TVRINews, Banjar
Tujuh rumah warga di Desa Banua Anyar Sungai Tuan, Kecamatan Astambul, mengalami kerusakan akibat diterjang angin puting beliung. Angin kencang yang datang tiba-tiba disertai hujan deras disebut warga hanya berlangsung dalam hitungan detik, namun langsung memporak-porandakan rumah-rumah warga.
Dari tujuh rumah yang terdata pihak desa, tiga di antaranya mengalami kerusakan berat dengan kondisi atap hampir seluruhnya tersapu angin. Tidak ada korban jiwa dalam peristiwa tersebut. Namun, sejumlah warga mengalami kerugian materi dan sementara waktu harus mengungsi ke rumah kerabat terdekat.
Salah satu korban, Suryani, mengatakan peristiwa itu terjadi sangat cepat saat dirinya berada di dalam rumah.
“Saat kejadian saya berada di dalam rumah, lalu mendengar suara gemuruh. Setelah itu atap rumah saya terbang, kemudian saya langsung lari keluar. Untuk sementara saya tinggal di rumah keluarga,” ujar Suryani.
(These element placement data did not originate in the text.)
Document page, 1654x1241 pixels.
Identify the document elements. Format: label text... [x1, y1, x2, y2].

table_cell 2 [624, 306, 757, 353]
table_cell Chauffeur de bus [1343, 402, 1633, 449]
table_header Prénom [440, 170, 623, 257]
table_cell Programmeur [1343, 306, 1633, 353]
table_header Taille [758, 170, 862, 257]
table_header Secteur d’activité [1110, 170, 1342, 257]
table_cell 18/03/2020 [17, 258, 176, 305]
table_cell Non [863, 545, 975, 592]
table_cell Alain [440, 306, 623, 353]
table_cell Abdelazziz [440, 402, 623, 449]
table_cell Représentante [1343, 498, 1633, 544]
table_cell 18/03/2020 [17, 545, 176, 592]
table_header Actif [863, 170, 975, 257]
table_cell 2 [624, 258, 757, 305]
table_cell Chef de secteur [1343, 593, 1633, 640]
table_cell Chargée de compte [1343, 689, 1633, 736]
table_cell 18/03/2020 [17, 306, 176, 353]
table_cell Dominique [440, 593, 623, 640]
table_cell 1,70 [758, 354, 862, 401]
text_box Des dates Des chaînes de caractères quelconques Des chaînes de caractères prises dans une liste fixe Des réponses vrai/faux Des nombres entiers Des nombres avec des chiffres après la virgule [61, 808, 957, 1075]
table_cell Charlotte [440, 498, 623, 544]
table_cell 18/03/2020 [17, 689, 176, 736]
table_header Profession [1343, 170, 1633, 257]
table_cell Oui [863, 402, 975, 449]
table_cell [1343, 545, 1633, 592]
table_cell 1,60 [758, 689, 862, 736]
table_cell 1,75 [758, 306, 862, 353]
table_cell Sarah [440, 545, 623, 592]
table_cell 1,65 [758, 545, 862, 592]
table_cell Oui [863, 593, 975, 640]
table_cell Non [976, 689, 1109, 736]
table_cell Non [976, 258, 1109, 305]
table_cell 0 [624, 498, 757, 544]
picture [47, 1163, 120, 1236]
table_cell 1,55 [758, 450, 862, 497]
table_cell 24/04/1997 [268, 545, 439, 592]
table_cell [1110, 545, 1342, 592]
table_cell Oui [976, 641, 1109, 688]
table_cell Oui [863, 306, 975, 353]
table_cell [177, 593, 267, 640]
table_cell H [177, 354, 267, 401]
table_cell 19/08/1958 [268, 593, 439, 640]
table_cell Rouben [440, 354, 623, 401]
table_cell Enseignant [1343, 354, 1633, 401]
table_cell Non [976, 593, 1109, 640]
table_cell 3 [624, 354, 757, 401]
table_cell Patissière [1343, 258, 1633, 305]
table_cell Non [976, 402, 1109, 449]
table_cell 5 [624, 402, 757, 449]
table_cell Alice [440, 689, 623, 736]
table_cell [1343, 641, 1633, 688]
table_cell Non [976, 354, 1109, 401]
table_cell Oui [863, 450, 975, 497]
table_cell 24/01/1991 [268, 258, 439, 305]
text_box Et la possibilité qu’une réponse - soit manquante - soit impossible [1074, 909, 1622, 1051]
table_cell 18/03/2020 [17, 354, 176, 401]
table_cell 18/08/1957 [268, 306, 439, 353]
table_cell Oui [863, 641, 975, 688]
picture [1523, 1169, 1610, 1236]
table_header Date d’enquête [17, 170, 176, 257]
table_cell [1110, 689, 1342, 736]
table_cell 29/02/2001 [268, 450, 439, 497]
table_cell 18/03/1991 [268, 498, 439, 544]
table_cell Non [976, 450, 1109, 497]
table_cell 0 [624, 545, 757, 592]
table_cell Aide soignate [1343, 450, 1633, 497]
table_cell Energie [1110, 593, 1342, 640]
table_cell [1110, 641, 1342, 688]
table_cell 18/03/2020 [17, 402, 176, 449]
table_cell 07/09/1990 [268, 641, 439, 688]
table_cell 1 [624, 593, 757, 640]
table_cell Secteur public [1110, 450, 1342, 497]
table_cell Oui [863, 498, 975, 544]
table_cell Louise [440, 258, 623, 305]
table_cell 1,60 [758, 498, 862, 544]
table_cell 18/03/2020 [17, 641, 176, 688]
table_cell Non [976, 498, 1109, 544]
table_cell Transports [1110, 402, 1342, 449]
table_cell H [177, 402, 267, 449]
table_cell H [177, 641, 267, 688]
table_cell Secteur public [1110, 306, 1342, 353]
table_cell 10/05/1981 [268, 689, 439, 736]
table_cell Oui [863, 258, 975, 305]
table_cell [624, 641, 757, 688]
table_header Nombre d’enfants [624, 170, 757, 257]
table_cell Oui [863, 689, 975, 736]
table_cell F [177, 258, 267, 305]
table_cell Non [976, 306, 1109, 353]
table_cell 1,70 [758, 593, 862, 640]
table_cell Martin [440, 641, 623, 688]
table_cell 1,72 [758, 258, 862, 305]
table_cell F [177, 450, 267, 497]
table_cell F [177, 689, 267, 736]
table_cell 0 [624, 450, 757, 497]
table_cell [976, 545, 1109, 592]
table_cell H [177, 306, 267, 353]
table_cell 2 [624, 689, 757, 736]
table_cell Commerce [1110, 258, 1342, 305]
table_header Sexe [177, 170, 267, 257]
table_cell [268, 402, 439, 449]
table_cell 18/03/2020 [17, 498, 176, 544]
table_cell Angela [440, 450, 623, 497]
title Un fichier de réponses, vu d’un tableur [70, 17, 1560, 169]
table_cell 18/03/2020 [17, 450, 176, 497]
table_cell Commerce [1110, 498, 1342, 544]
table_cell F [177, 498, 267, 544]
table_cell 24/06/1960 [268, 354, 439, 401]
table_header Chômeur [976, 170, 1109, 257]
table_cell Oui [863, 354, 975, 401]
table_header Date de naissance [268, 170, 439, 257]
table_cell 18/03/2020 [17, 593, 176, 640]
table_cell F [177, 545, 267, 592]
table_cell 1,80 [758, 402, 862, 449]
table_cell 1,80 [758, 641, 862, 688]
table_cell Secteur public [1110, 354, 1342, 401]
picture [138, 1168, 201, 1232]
Kepala Desa Banua Anyar Sungai Tuan, Juhrai, membenarkan total rumah terdampak mencapai tujuh unit.
“Rumah yang terdampak ada tujuh unit, dengan tiga di antaranya mengalami kerusakan parah. Sebagian mengalami kerusakan di bagian dapur, ada juga di bagian depan hingga teras rumah,” kata Juhrai.
Saat ini, pemerintah desa bersama warga telah melakukan penanganan sementara terhadap rumah-rumah yang rusak akibat puting beliung. Warga terdampak juga masih menantikan bantuan perbaikan rumah pascabencana tersebut.